Section 01: Python basics

Notes by William Mallard [9/8/2017]



# Anything to the right of a hash symbol (#) is a comment.
# Use comments to document what blocks of code are doing.
# When you revisit the code you wrote last month, you'll
# be glad you left yourself some clues!

x = 1  # you can also comment lines of code like this ...

# ... but generally it's more helpful to write high-level
# descriptions of blocks of code, rather than commenting
# each line individually.


Variables are containers for data. A variable name can be any combination of letters, numbers, and underscores.

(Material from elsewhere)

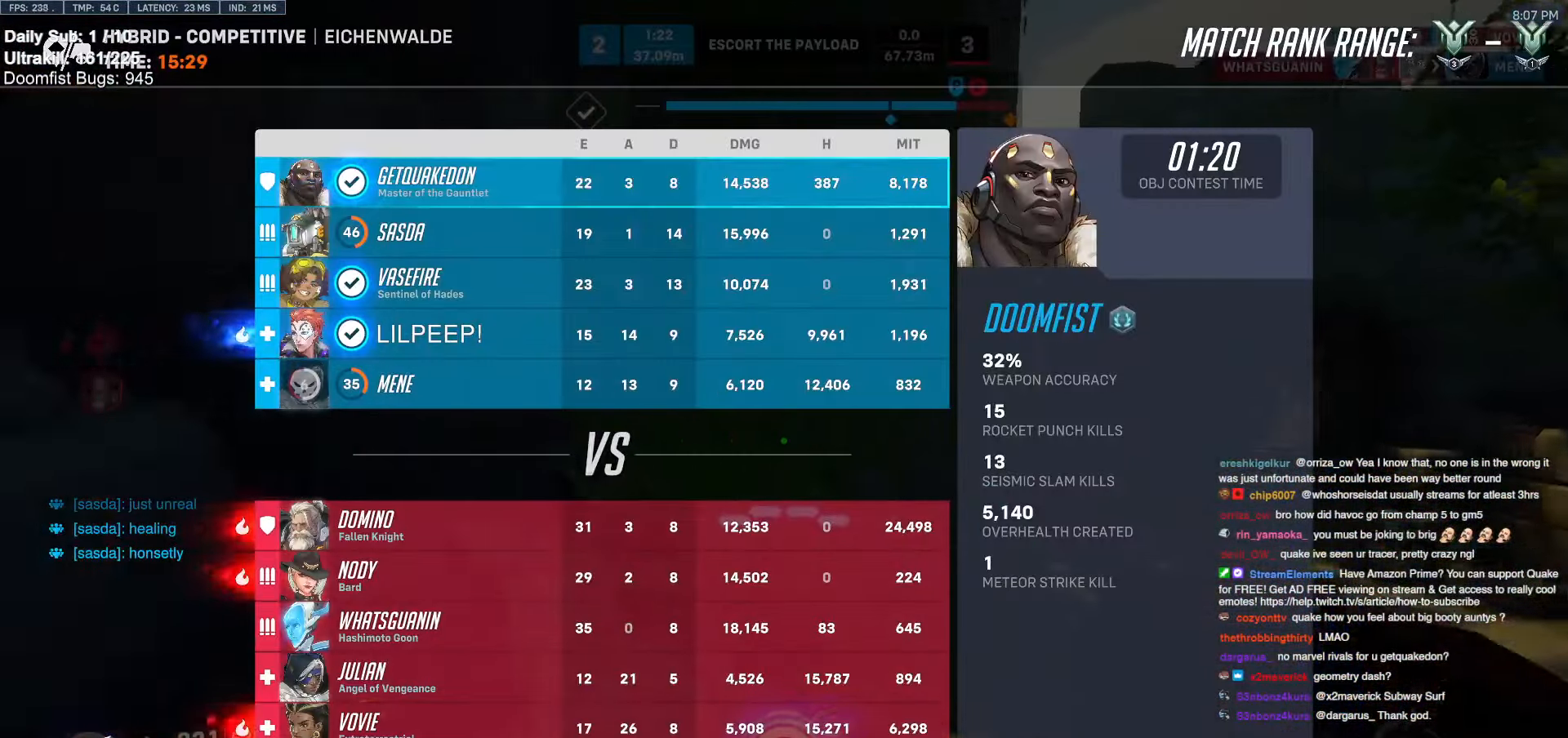
{"keys": ["d"], "mouse": [], "events": [[233, "space", "down"], [333, "space", "up"], [367, "d", "down"], [467, "w", "up"]]}
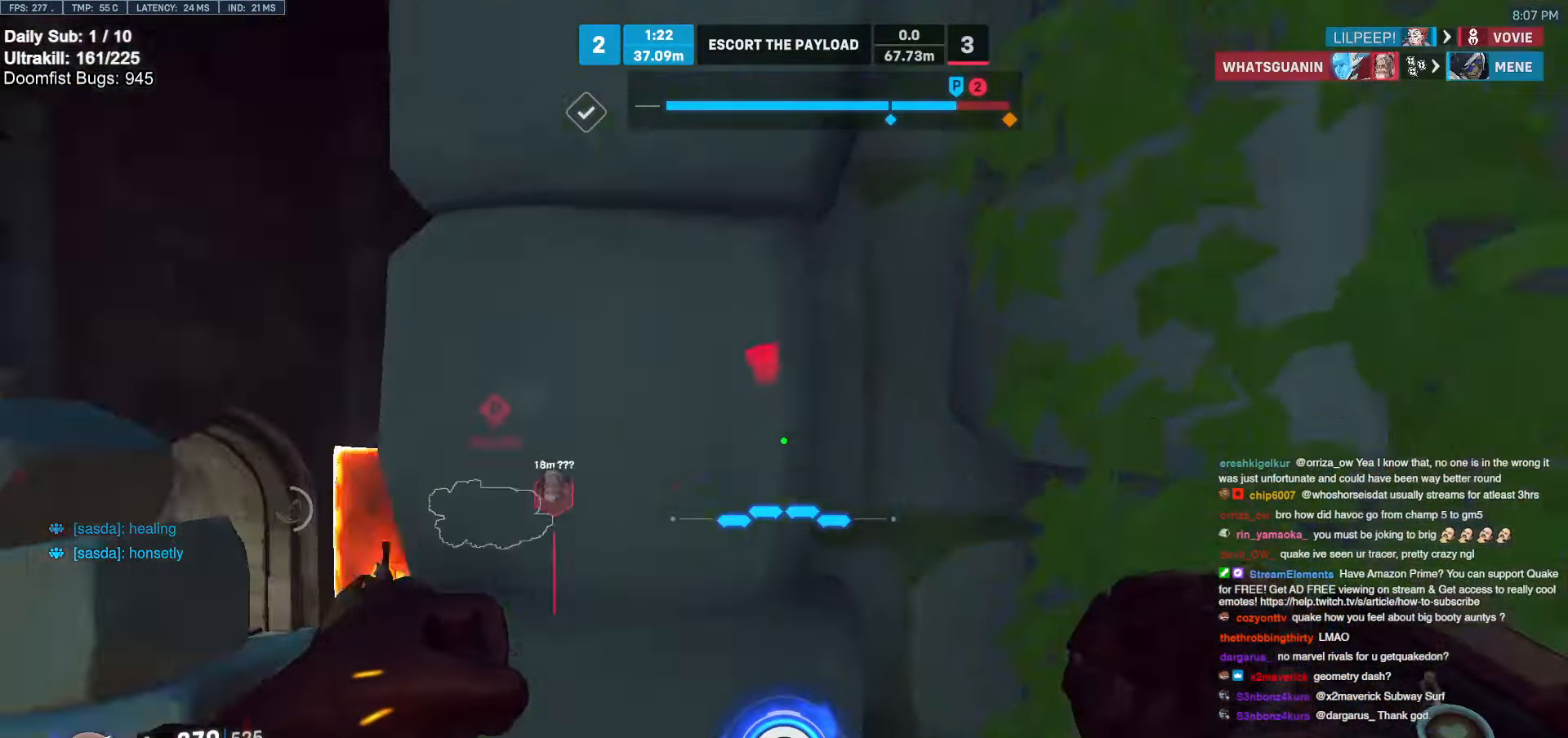
{"keys": ["d", "s"], "mouse": [], "events": [[50, "space", "down"], [100, "s", "down"], [100, "space", "up"], [333, "d", "up"], [433, "d", "down"]]}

You assign values to variables with an equal sign.

My_1st_Variable = 3

You can overwrite the value stored in a variable the same way.

x = 3
x = 4


A function takes some input, and generates an output. You must first “define” your function – ie, describe exactly what your function does. Once you’ve defined a function, you can “call” it. Functions can take as many or as few “arguments” as you want, and they can “return” a value when they are done.

# Define a function "add_one"
# that takes one argument,
# increments it by 1,
# and returns the result.
def add_one(x):
    return x + 1

# Call add_one with an argument of 4,
# assign the result to the variable y,
# and then print the value of y.
y = add_one(4)

# Call add_one with an argument of 4,
# assign the result to the variable y,
# overwriting the old value stored there,
# and then print the value of y.
y = add_one(0)

# Call add_one with an argument of 4,
# and then directly print the result,
# without first storing the value in y.

Data types

Computing is all about representation and manipulation of data. As far as your laptop’s processor is concerned, the world is 1s and 0s, and it spends its existence happily flipping bits and shuffling them around. Fortunately for us humans, programming languages provide friendlier ways of representing data.

There are three main types of data that we will work with: numbers, text, and booleans.


Python’s handling of numbers is fairly intuitive way. It supports standard arithmetic operations, follows the usual precedence rules, and supports parentheses.

Operator Operation
+ add
- subtract
* multiply
\ divide
% modulus
** exponentiate

When there are two operations in a row from the same precedence class, they are evaluated left to right. You can override this with parentheses.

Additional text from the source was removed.